Exercise description: Restating the records exactly is the whole task.

[Body or hand keypoint data]
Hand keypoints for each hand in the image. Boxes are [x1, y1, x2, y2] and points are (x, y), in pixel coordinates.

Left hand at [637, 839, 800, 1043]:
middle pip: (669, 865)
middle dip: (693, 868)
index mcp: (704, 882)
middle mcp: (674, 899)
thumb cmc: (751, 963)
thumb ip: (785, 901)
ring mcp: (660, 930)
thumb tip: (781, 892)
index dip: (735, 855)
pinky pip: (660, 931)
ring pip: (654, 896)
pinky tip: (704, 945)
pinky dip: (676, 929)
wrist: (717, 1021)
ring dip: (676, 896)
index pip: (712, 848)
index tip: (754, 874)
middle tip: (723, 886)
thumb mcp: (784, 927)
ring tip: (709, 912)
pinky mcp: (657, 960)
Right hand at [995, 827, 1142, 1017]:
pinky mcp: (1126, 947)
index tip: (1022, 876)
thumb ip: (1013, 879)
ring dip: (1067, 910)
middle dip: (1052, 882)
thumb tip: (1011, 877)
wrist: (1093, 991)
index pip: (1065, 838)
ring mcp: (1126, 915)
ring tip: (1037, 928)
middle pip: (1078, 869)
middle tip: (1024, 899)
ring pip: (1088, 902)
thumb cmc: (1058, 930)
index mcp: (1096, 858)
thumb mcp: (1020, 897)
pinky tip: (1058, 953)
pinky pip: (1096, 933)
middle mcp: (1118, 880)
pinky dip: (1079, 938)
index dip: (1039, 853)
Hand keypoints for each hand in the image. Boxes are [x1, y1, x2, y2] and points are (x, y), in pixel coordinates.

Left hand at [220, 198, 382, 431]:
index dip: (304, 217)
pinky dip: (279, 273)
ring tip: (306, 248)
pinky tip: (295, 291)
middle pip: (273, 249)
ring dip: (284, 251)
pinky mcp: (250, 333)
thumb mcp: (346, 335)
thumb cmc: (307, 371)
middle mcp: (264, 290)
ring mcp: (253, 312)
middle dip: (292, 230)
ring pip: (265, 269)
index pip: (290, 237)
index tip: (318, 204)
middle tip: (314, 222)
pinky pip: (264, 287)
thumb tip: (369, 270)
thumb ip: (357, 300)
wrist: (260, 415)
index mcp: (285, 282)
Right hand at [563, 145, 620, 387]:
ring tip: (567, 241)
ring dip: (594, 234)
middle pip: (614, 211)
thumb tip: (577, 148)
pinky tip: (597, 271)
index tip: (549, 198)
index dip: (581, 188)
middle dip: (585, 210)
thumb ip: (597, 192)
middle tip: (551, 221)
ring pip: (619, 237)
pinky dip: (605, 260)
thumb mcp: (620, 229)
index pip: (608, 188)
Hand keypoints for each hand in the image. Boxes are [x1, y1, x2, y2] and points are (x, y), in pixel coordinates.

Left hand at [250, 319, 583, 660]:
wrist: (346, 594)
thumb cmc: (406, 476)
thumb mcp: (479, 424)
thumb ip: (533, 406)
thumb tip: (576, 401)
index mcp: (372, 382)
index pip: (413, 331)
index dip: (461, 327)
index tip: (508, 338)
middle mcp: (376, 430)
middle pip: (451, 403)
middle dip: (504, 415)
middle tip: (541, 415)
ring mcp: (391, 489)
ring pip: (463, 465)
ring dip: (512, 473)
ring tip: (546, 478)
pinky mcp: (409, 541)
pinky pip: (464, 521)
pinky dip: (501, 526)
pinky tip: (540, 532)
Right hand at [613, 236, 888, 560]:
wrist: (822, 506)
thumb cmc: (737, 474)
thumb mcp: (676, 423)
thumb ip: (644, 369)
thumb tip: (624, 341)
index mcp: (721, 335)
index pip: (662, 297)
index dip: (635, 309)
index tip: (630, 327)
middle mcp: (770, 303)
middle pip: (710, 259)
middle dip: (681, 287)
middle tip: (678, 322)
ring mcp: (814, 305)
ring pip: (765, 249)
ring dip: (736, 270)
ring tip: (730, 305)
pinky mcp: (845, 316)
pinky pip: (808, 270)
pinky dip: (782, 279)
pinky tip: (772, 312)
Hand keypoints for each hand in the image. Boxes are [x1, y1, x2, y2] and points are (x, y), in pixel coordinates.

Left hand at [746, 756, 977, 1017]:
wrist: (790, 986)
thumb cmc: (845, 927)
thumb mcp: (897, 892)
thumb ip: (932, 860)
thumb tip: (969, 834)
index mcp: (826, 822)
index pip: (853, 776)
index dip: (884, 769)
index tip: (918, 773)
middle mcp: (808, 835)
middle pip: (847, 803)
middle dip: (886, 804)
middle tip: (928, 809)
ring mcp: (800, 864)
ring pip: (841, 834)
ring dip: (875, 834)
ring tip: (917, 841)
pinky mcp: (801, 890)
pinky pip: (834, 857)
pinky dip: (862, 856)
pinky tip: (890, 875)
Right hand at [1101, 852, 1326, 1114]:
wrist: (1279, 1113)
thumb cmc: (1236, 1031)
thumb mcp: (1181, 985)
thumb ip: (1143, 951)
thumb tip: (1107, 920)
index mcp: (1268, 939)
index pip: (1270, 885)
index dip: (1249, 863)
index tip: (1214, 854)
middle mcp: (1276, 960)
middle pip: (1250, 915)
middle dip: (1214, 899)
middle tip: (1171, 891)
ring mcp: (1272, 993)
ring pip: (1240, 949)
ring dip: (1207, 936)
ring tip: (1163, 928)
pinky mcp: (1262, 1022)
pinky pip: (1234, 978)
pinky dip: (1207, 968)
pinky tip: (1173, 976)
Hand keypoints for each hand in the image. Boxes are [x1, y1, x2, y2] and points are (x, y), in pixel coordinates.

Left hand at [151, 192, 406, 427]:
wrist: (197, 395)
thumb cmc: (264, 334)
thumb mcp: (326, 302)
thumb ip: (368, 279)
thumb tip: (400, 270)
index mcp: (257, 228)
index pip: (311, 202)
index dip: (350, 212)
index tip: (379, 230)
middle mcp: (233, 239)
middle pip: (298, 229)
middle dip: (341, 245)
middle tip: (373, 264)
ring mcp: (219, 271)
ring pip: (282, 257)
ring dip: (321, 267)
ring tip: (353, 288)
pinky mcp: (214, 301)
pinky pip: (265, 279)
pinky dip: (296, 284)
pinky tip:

Reply to the task:
Hand keypoints for each hand in the image. Boxes are [x1, y1, x2, y2] and points are (x, y), in pixel coordinates.

Left hand at [637, 839, 800, 1043]:
middle pip: (669, 865)
middle dip: (693, 868)
index mcp: (704, 882)
middle mcp: (674, 899)
thumb cmc: (751, 963)
thumb ip: (785, 901)
ring mcp: (660, 930)
thumb tip: (781, 892)
index dip: (735, 855)
pinky pip: (660, 931)
ring pip: (654, 896)
pinky tip: (704, 945)
pinky dip: (676, 929)
wrist: (717, 1021)
ring dip: (676, 896)
index pip: (712, 848)
index tip: (754, 874)
middle tip: (723, 886)
thumb mcp: (784, 927)
ring tip: (709, 912)
pinky mcp: (657, 960)
Right hand at [995, 827, 1142, 1017]:
pinky mcp: (1126, 947)
index tip: (1022, 876)
thumb ip: (1013, 879)
ring dip: (1067, 910)
middle dip: (1052, 882)
thumb tip: (1011, 877)
wrist: (1093, 991)
index pip: (1065, 838)
ring mcp: (1126, 915)
ring tip: (1037, 928)
middle pip: (1078, 869)
middle tip: (1024, 899)
ring pip: (1088, 902)
thumb cmc: (1058, 930)
index mcp: (1096, 858)
thumb mcp: (1020, 897)
pinky tip: (1058, 953)
pinky pip: (1096, 933)
middle mcp: (1118, 880)
pinky dip: (1079, 938)
index dip: (1039, 853)
Hand keypoints for each hand in the image. Boxes are [x1, y1, x2, y2] and points are (x, y), in pixel coordinates.

Left hand at [220, 198, 382, 431]:
index dip: (304, 217)
pinky dip: (279, 273)
ring tip: (306, 248)
pinky tip: (295, 291)
middle pip: (273, 249)
ring dip: (284, 251)
pinky mcp: (250, 333)
thumb mcp: (346, 335)
thumb cmc: (307, 371)
middle mcp: (264, 290)
ring mcp: (253, 312)
middle dip: (292, 230)
ring pip: (265, 269)
index pip: (290, 237)
index tip: (318, 204)
middle tip: (314, 222)
pinky pip: (264, 287)
thumb tip: (369, 270)
thumb ip: (357, 300)
wrist: (260, 415)
index mcp: (285, 282)
Right hand at [563, 145, 620, 387]:
ring tip: (567, 241)
ring dip: (594, 234)
middle pip: (614, 211)
thumb tip: (577, 148)
pinky tip: (597, 271)
index tip: (549, 198)
index dip: (581, 188)
middle dip: (585, 210)
thumb ip: (597, 192)
middle tip: (551, 221)
ring pip: (619, 237)
pinky dip: (605, 260)
thumb mcp: (620, 229)
index pip: (608, 188)
Hand keypoints for each hand in the image. Boxes are [x1, y1, x2, y2] and points are (x, y), in pixel coordinates.

Left hand at [250, 319, 583, 660]:
wrist: (346, 594)
thumb cmc: (406, 476)
thumb mcp: (479, 424)
thumb ip: (533, 406)
thumb tip: (576, 401)
index mcp: (372, 382)
index pip: (413, 331)
index dip: (461, 327)
index tip: (508, 338)
middle mcp: (376, 430)
middle pip: (451, 403)
middle dip: (504, 415)
middle tip: (541, 415)
ring mcp: (391, 489)
ring pip: (463, 465)
ring dip: (512, 473)
ring tip: (546, 478)
pinky mcp: (409, 541)
pinky pip: (464, 521)
pinky dip: (501, 526)
pinky tip: (540, 532)
Right hand at [613, 236, 888, 560]:
wrist: (822, 506)
thumb cmc: (737, 474)
thumb mcp: (676, 423)
thumb ip: (644, 369)
thumb tip: (624, 341)
index mcp: (721, 335)
index pip: (662, 297)
index dip: (635, 309)
index tip: (630, 327)
middle mcp: (770, 303)
middle pip: (710, 259)
middle dip: (681, 287)
middle tip: (678, 322)
ring mcp: (814, 305)
ring pip: (765, 249)
ring dip: (736, 270)
ring tip: (730, 305)
pinky mcp: (845, 316)
pinky pip: (808, 270)
pinky dip: (782, 279)
pinky tip: (772, 312)
Hand keypoints for each hand in the image. Boxes are [x1, y1, x2, y2] and points are (x, y), in pixel coordinates.

Left hand at [746, 756, 977, 1017]:
wrist: (790, 986)
thumb cmc: (845, 927)
thumb mcp: (897, 892)
thumb ip: (932, 860)
thumb tip: (969, 834)
index mcp: (826, 822)
index pip: (853, 776)
index dip: (884, 769)
index tip: (918, 773)
middle mcp: (808, 835)
middle pip: (847, 803)
middle dip: (886, 804)
middle tip: (928, 809)
ring mcp: (800, 864)
ring pip: (841, 834)
ring dip: (875, 834)
ring tip: (917, 841)
pinky mcp: (801, 890)
pinky pip: (834, 857)
pinky dip: (862, 856)
pinky tip: (890, 875)
Right hand at [1101, 852, 1326, 1114]:
wrist: (1279, 1113)
thumb cmc: (1236, 1031)
thumb mcp: (1181, 985)
thumb ip: (1143, 951)
thumb tip: (1107, 920)
index mcp: (1268, 939)
index pip: (1270, 885)
index dip: (1249, 863)
index tip: (1214, 854)
middle mcp: (1276, 960)
middle pip: (1250, 915)
middle dip: (1214, 899)
middle tip: (1171, 891)
ring mcp: (1272, 993)
ring pip: (1240, 949)
ring dip: (1207, 936)
ring tip: (1163, 928)
pinky mcp: (1262, 1022)
pinky pip: (1234, 978)
pinky dip: (1207, 968)
pinky tip: (1173, 976)
Hand keypoints for each hand in the image. Boxes are [x1, y1, x2, y2] and points are (x, y), in pixel coordinates.

Left hand at [151, 192, 406, 427]:
wrist: (197, 395)
thumb cmc: (264, 334)
thumb mcp: (326, 302)
thumb ip: (368, 279)
thumb tip: (400, 270)
index mcp: (257, 228)
index pip: (311, 202)
index dip: (350, 212)
index tip: (379, 230)
middle mcp: (233, 239)
middle pip: (298, 229)
middle dip: (341, 245)
middle tip: (373, 264)
ring mcp: (219, 271)
ring pip: (282, 257)
ring dip: (321, 267)
ring tip: (353, 288)
pinky mcp: (214, 301)
pinky pip: (265, 279)
pinky dip: (296, 284)
pinky tip:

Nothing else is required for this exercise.